I’ve heard from many constituents and animal advocacy groups about the horrific abuses that go on in puppy mills, and that’s why I am a proud cosponsor of the Puppy Uniform Protection and Safety (PUPS) Act. Reintroduced to the House this February, the PUPS Act closes the loopholes that allow online dog breeders to skirt USDA licensing and inspection requirements. Passing this bill would be an important step towards exposing and cleaning up the dark underbelly of the commercial pet industry.

Domestic animals aren’t the only ones who need more protections. This month, I plan to reintroduce the Transparency for Lethal Control (TLC) Act, which would require the USDA to release data on animals killed by Wildlife Services.

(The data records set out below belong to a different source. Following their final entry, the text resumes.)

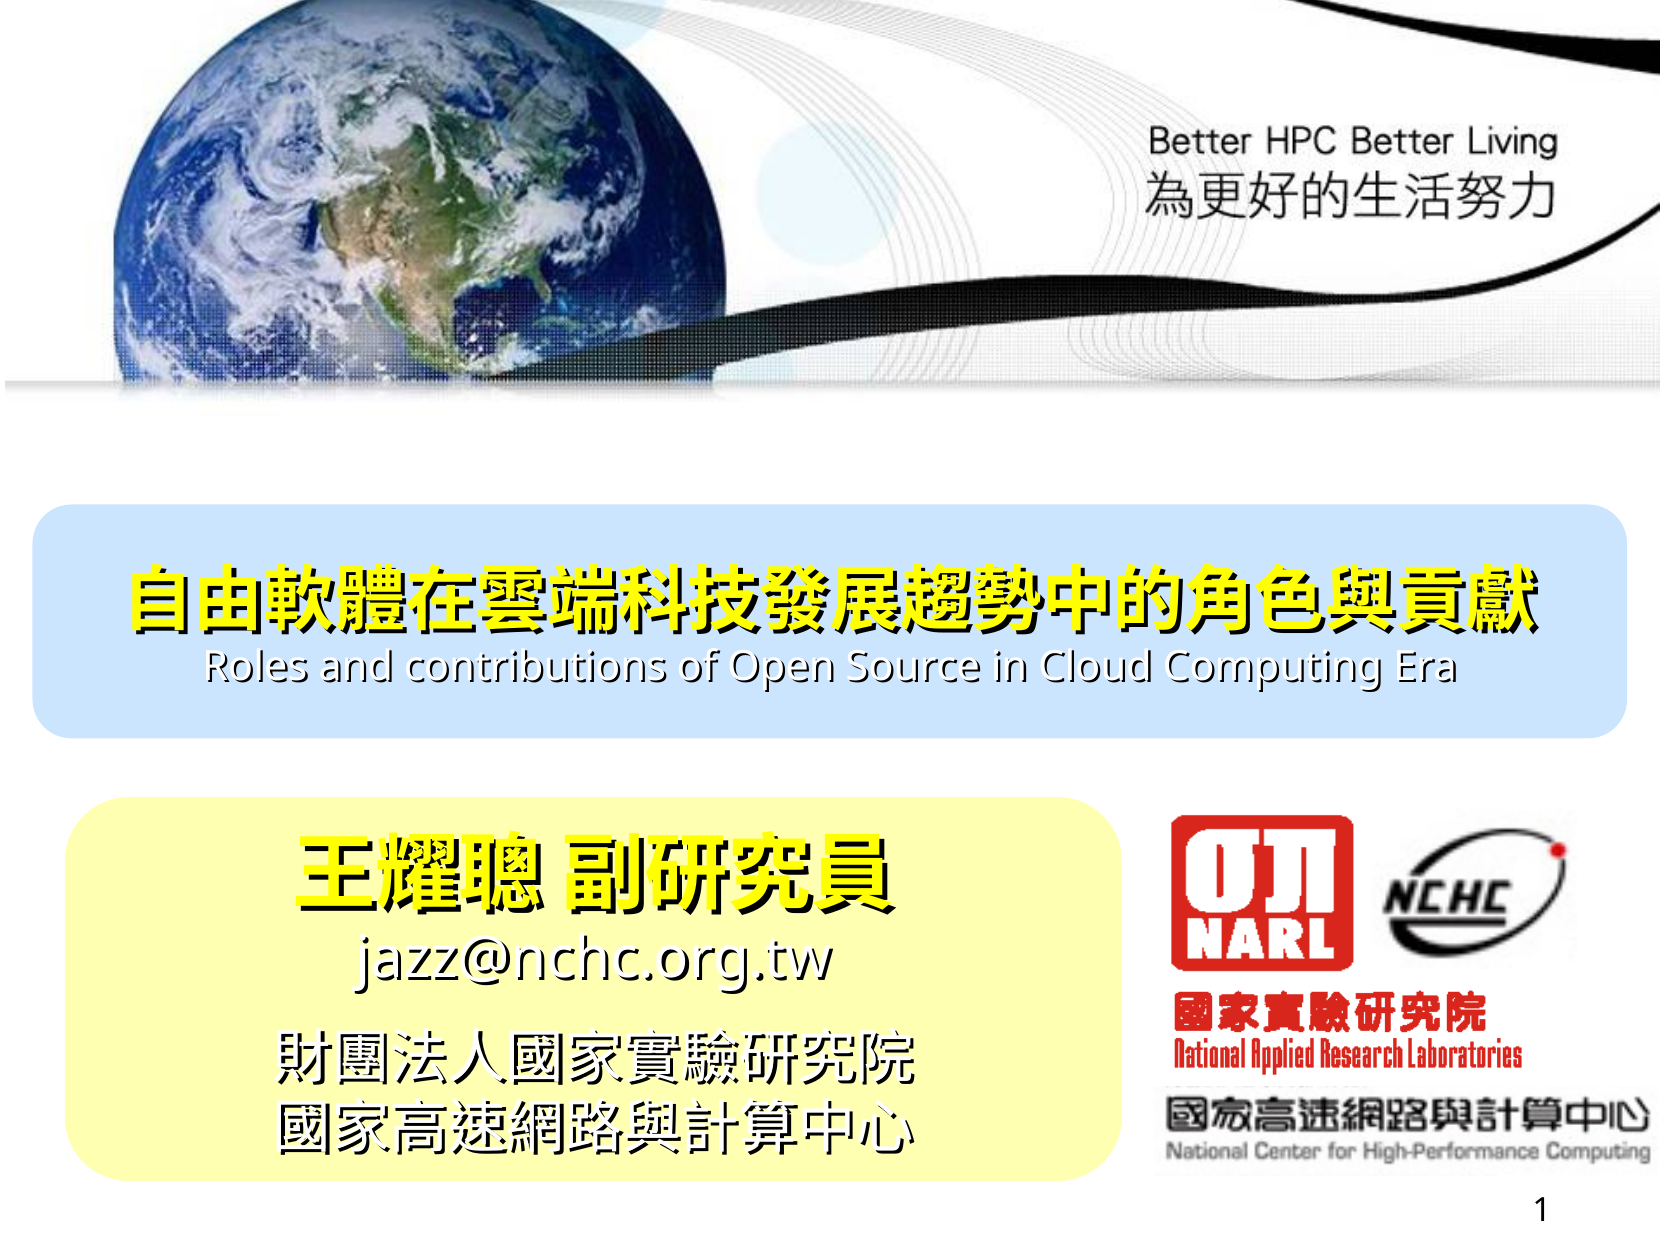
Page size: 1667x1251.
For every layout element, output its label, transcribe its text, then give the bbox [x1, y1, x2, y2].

text_box 王耀聰 副研究員 jazz@nchc.org.tw 財團法人國家實驗研究院 國家高速網路與計算中心 [64, 797, 1122, 1182]
picture [1169, 986, 1531, 1076]
picture [1157, 800, 1365, 981]
picture [5, 0, 1660, 416]
picture [1370, 803, 1577, 969]
picture [1153, 1086, 1661, 1176]
text_box 自由軟體在雲端科技發展趨勢中的角色與貢獻 Roles and contributions of Open Source in Cloud Computing Era [32, 504, 1628, 739]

Sometimes, a wild animal becomes a serious threat to humans or the ecosystem, and killing it is the only option. However, Wildlife Services currently undertakes thousands of these killings with next to no oversight or accountability. In San Diego, this includes bobcats, foxes, mountain lions, and other iconic Californian creatures. In order to ensure that the USDA is using its resources efficiently and appropriately, Congress and the public must have access to information about where, why, how, and which animals are being killed.

Even those who are not moved by a love of animals should care about animal cruelty. A wealth of scientific evidence suggests that violence against animals is tied to violence against humans. Studies have shown that those who abuse animals as children often go on to act violently towards other people, and perpetrators of domestic abuse are also likely to abuse family pets. Additionally, organized animal abuse such as dog fighting is frequently tied to other criminal activity, including illegal gambling, drug, and weapons possession. Given the links between violence towards animals and other aggressive and destructive behaviors, in addition to the suffering of the animals themselves, animal cruelty cannot be tolerated.

Animal welfare has always been an issue close to my heart. I believe that, as a society, we have a responsibility to protect our most vulnerable members. I know that my constituents care about this subject, as well. Throughout my years in Congress, animal welfare has consistently been one of the top issues on which my constituents have written to me.

During this session, Congress will have the opportunity to consider several bills to enhance protections for animal welfare. I hope that my colleagues will keep in mind not only their constituents, but also all of the cherished pets and majestic wildlife in their districts, as they consider this legislation.  Let’s stand up for those who cannot speak for themselves, and work to ensure humane treatment for all creatures.